Infant Subdural Hematomas

Common symptoms of a subdural hematoma in infants include a disproportionate and enlarged head circumference, a swollen fontanel (the soft membrane-covered gap on an infant’s head) and disjointed sutures (the junction of bones in the skull).

Risks of Subdural Hematomas

The risks of developing a subdural hematoma include:

  • head injury, with infants and the elderly at greatest risk
  • long-term alcohol abuse
  • use of anticoagulants (blood thinning medications).

Treatments for Subdural Hematomas

Speed is of the essence in the treatment of brain trauma caused by a subdural hematoma, as delay may lead to permanent brain damage.

Emergency treatment for acute subdural hematomas may involve surgery to reduce the pressure on the brain. This procedure entails an incision in the skull to allow the blood to drain. In cases where large subdural hematomas or solid blood clots have formed, major surgery may be required to remove the hematomas.

Subdural Hematoma Medication

The type of medication prescribed depends on the severity of the symptoms and on the extent of brain trauma. Common medications for the treatment of a subdural hematoma include anticonvulsants to prevent seizure and diuretics to control swelling.

Prognosis for Subdural Hematoma Brain Trauma

The prognosis for chronic subdural hematomas is generally good for patients who receive early diagnosis and treatment. The outcome for acute subdural hematomas tends to be less favorable, particularly in cases of acute brain trauma.

Several factors play an important part in determining the prognosis for subdural hematomas, including:

  • the type and location of the head injury
  • the extent of brain trauma
  • the size of the subdural hematoma
  • whether the patient received emergency treatment for a subdural hematoma.
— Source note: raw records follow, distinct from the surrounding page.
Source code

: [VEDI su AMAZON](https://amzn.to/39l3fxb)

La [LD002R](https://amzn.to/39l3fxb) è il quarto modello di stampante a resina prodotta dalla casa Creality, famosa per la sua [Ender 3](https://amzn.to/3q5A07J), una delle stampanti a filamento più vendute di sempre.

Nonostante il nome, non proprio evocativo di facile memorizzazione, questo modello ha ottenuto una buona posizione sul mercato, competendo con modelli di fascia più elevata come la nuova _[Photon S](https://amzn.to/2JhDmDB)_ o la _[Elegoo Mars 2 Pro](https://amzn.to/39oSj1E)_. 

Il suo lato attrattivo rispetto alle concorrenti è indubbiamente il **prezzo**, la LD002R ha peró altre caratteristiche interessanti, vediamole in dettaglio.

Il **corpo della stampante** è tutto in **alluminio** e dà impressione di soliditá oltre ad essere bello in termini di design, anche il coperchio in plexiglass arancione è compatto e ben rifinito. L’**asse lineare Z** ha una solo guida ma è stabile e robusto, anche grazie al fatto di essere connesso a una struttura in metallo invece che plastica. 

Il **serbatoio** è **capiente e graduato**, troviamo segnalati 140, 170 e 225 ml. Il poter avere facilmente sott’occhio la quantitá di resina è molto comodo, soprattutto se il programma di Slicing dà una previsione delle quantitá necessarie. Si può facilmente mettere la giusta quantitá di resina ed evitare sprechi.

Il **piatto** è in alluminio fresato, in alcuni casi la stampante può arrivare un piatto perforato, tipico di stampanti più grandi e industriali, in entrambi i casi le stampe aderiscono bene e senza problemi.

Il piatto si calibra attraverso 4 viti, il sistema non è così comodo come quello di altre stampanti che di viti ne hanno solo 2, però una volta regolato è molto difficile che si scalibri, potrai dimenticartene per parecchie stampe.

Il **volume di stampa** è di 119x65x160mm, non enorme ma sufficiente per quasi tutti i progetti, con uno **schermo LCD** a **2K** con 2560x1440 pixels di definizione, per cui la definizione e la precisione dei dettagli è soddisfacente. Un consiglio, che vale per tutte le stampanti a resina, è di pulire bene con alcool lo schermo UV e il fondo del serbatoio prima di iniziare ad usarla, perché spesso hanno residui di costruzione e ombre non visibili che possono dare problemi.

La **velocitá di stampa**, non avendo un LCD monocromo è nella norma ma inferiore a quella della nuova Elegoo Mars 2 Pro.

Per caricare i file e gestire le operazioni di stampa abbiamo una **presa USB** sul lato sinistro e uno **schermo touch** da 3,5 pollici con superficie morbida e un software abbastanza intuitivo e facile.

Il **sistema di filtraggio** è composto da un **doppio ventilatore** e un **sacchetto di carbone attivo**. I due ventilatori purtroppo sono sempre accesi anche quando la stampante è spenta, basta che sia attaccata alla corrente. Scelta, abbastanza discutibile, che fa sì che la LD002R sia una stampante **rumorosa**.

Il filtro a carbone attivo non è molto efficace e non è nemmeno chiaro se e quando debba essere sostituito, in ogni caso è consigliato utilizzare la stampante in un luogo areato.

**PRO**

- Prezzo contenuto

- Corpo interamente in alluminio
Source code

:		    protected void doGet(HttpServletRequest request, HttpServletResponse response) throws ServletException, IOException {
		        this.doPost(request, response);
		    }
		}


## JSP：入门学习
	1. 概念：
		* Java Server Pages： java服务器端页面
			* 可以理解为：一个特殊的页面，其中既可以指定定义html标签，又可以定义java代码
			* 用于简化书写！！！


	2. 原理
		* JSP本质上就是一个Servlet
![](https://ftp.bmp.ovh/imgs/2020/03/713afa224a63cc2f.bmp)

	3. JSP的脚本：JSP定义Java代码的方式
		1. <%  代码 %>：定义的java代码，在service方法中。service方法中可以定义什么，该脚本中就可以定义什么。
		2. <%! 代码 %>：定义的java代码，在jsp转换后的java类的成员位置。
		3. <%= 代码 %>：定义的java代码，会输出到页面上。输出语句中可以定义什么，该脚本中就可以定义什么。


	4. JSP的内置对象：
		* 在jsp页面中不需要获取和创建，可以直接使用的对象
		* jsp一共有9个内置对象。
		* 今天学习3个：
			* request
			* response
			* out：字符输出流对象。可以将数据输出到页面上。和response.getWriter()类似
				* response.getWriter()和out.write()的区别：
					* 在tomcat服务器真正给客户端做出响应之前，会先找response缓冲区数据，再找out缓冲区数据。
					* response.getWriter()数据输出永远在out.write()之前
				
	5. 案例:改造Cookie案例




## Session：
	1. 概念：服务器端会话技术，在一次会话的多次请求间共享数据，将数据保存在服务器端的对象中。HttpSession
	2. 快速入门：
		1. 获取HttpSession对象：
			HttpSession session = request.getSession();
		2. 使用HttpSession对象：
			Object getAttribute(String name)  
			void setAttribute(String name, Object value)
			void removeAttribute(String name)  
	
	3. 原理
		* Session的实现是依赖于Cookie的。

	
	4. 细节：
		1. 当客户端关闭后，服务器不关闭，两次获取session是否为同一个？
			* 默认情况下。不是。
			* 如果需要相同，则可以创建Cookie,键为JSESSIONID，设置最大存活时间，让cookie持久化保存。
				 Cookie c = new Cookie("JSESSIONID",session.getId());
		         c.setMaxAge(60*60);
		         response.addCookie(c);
Expert opinion is divided as to whether the removal of a subdural hematoma results in patients regaining their full mental capabilities. Researchers continue their efforts to determine whether the damage caused by the persistent pressure of a subdural hematoma on the brain is treatable.

New Treatment Guidelines For Brain Trauma
Encouraging findings documented by the Brain Trauma Foundation (BTF) suggest that if secondary brain trauma is treated using new scientific guidelines, around 20,000 lives could be saved each year in the US.

Dementia Pugilistica

Dementia pugilistica is a neurological disorder caused by repeated blows to the head, resulting in brain trauma.

Boxers, in particular, are prone to the type of sustained head trauma associated with dementia pugilistica.

Among members of the boxing profession, the onset of dementia pugilistica occurs on average at around sixteen years following initial exposure to repetitive head trauma.

The symptoms of dementia pugilistica include dementia, characterized by loss of cognitive function, and Parkinson’s disease, a neurological disorder characterized by tremor and muscular rigidity.

Dementia pugilistica is also known as:

  • boxer’s syndrome
  • chronic traumatic encephalopathy
  • punch-drunk syndrome.

Dementia Pugilistica
Did you know that the word pugilistica derives from the Latin pugil meaning ” boxer”?